*READING TEXT*:
Some 1,000 students, alumnae, parents and guests enjoyed perfect June weather, and the Class of 1887 led the parade as commencement ceremonies began. One of two surviving members of the college’s first graduating class, Harriet Warner Bishop ’67, joined the procession. In their meeting, the Associate Alumnae elected Margaret C. Banning ’12 as an alumnae member of the board of trustees.

In his welcoming remarks, President MacCracken spoke of the practical tempering of college life. “College,” he said, “is a laboratory in which students are trained and receive the perspective that they may go forward and participate the better in the hurly-burly democracy which is working forward by democratic means and methods to new standards and government…. It is necessary that there shall be such havens of the mind as this, in order, in quiet and in peace, where the free mind can contemplate and a free society come to understand one another, where the art of living well will come to be practiced, and the reverence for history and the knowledge of its lessons will come to be applied….”

The class play, “Tonight We Interrogate,” by Felecia Lamport ’37, Henrietta Callaway ’37 and Annabelle Burkhardt ’37 reflected both the Experimental Theatre’s American première in December of Luigi Pirandello’s Tonight We Improvise and the recent addition to the curriculum of a senior comprehensive examination. The third hall play, “The World We Live In,” was presented in the evening at the Outdoor Theater, after which the crowd assembled on Sunset Hill to observe the senior-sophomore bonfire.

*TASK A*:
Condense the paragraph of the commencement account that begins "Some 1,000 students" into a short bulleted list that keeps its main facts.
*TASK B*:
Copy the commencement account from "Some 1,000 students, alumnae, parents" up to and including "board of trustees.", replacing "June" with "May".

*ENTRIES SUPPLIED*:
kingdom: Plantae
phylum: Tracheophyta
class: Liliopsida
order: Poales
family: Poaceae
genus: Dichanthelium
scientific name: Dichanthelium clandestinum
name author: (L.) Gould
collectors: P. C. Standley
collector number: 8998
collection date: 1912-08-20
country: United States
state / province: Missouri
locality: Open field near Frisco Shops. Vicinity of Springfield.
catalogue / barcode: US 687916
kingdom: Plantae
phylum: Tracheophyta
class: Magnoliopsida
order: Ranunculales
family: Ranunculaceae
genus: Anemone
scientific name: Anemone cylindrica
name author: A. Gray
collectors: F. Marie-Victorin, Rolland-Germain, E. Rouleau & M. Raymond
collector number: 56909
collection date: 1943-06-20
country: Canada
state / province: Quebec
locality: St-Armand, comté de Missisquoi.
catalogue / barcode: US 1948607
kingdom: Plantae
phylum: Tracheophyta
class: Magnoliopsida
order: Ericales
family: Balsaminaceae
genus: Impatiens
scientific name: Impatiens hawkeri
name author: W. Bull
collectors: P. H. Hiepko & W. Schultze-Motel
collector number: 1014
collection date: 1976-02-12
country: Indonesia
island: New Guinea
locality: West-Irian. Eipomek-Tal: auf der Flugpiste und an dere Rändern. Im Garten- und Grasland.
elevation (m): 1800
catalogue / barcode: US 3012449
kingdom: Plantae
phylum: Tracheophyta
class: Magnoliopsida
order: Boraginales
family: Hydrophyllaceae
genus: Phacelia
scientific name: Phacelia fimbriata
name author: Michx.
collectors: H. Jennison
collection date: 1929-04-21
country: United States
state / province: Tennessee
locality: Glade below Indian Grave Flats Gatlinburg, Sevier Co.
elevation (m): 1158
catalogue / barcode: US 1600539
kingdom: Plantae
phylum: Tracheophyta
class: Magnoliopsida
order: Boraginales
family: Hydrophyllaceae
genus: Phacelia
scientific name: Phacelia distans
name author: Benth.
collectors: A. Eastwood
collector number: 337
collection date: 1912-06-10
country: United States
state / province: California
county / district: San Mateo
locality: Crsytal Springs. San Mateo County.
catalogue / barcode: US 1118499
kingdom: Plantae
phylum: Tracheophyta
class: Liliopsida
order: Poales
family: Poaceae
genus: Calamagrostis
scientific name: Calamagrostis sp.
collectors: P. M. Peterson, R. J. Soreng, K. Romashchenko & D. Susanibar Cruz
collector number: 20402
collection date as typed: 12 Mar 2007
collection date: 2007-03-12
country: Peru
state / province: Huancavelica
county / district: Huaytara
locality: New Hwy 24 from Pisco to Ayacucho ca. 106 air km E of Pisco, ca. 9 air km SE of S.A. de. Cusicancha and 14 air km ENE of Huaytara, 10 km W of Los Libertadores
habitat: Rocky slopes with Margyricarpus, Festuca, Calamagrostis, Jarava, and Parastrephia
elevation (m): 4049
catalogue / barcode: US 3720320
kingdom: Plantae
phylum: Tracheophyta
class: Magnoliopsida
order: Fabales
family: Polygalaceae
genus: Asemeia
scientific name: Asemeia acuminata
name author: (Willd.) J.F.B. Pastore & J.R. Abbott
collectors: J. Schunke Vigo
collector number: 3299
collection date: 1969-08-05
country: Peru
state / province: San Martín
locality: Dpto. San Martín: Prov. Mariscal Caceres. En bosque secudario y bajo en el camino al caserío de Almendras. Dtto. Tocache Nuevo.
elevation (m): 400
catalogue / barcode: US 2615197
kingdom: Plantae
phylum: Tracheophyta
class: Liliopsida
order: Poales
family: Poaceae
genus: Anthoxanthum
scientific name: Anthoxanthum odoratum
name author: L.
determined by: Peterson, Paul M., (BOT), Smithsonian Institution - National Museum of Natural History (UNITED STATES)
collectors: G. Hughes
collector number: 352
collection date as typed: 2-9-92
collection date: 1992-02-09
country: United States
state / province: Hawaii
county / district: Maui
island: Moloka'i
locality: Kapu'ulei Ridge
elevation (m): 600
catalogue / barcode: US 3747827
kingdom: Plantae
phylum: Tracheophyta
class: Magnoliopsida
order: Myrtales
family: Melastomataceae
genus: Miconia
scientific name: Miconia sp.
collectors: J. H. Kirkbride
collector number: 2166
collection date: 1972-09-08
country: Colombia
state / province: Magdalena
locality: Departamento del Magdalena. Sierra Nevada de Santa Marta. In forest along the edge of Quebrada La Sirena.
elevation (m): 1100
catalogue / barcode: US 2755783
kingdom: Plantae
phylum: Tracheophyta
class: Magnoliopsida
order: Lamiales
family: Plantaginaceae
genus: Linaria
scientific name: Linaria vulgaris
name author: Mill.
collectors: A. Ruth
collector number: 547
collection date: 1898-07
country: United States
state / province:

*FINAL RESULT A*:
- About 1,000 students, alumnae, parents and guests attended commencement in perfect June weather.
- The Class of 1887 led the opening parade.
- Harriet Warner Bishop '67, one of two surviving members of the college's first graduating class, joined the procession.
- The Associate Alumnae elected Margaret C. Banning '12 as an alumnae member of the board of trustees.

*FINAL RESULT B*:
Some 1,000 students, alumnae, parents and guests enjoyed perfect May weather, and the Class of 1887 led the parade as commencement ceremonies began. One of two surviving members of the college’s first graduating class, Harriet Warner Bishop ’67, joined the procession. In their meeting, the Associate Alumnae elected Margaret C. Banning ’12 as an alumnae member of the board of trustees.